*** PASSAGE TO READ ***
Volvo had tremendous success with the iconic 200 Series cars, selling them in North America from the 1975 model year all the way through 1993 (and if you count the Volvo 140, which was the same car from the A pillars rearward, the 240’s history goes back to the middle 1960s). Nearly everybody who bought 240s on our continent did so in order to be safe and/or practical, which meant that the two-door version never sold anywhere near as well as its four-door and wagon brethren. Here’s one of those rare 240 coupes (technically speaking, a two-door sedan), found in a San Jose car graveyard last winter.
If you’re going to be a stickler about the designation of this car as a two-door sedan and not as a coupe, you’ll also want to call it by the name Volvo used when it was in the showroom: the 1984 Volvo DL. However, everybody in the Volvo world now prefers the original naming system that Volvo used for the 200s back home in Sweden, where you had 2 followed by a numeral indicating the number of engine cylinders and a numeral indicating the number of doors, with the trim-level code after that. So, what we have for today’s Junkyard Gem is a Volvo 242 DL, i.e., the cheapest new 240 Americans could buy in 1984.
You could get a turbocharged engine from the factory in the 1984 242, but this car has the ordinary naturally-aspirated 2.3-liter straight-four, rated at 111 horsepower.
It also has the four-speed manual transmission with overdrive controlled by the button in the middle of the shift knob.
Nearly 230,000 miles on the clock, which is decent for any 1980s car but not spectacular by Volvo 240 standards.
Many Volvo enthusiasts prefer the smooth lines of the coupe to the stodgier sedans and wagons, and this one shows signs of ownership by someone who wasn’t just about listening to NPR while driving safely to the natural-foods store.
Sure enough, it has aftermarket springs and a non-factory rear sway bar. I wish I’d found these parts back in 2007, when I was helping to build a V8-swapped Volvo 244 road racer.
The presence of the keys in a junkyard car, however, usually indicates that it was voluntarily let go by its final owner. Perhaps it was a dealership trade-in that proved to be impossible to sell due to a combination of three pedals, high miles, and lack of truck-shaped body.
The interior looks like it might have been tolerable before it reached this place. I don’t see many 242s in boneyards these days (though I have found a surprising quantity of 262 Bertone Coupes), presumably because members of the ever-shrinking group of 240 aficionados (of which there are many in Northern California) snap up whatever semi-intact two-doors appear for sale.
You’ll find one in every car. You’ll see.
When some incomprehensible codger dumps a load of beer barrels from his horse-drawn wagon in front of your 240 … you’ll know what to do.
***
ASSIGNED TASK 1
The article about the junkyard Volvo suggests a combination of factors that might have kept this car from selling as a dealership trade-in. List every factor it names.
ASSIGNED TASK 2
Reproduce the article about the junkyard Volvo word for word, starting at "You could get" and ending at "Volvo 240 standards.".
*** MATERIAL PROVIDED ***
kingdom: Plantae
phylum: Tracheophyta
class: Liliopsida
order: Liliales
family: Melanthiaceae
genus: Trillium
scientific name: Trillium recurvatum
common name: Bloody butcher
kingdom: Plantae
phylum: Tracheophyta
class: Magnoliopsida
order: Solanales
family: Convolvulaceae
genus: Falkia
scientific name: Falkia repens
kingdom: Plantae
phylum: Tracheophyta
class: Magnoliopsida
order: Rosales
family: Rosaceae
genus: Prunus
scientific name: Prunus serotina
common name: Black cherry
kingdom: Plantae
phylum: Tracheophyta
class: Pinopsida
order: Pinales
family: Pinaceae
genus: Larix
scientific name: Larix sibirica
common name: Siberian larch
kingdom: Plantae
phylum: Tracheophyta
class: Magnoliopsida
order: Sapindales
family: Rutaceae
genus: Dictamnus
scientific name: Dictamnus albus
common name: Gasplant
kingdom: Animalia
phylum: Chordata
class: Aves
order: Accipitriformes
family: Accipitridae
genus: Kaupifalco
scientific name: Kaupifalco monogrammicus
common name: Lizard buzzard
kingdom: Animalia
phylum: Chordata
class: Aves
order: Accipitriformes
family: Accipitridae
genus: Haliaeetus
***
TASK RESPONSE 1
- three pedals
- high miles
- lack of truck-shaped body

TASK RESPONSE 2
You could get a turbocharged engine from the factory in the 1984 242, but this car has the ordinary naturally-aspirated 2.3-liter straight-four, rated at 111 horsepower.
It also has the four-speed manual transmission with overdrive controlled by the button in the middle of the shift knob.
Nearly 230,000 miles on the clock, which is decent for any 1980s car but not spectacular by Volvo 240 standards.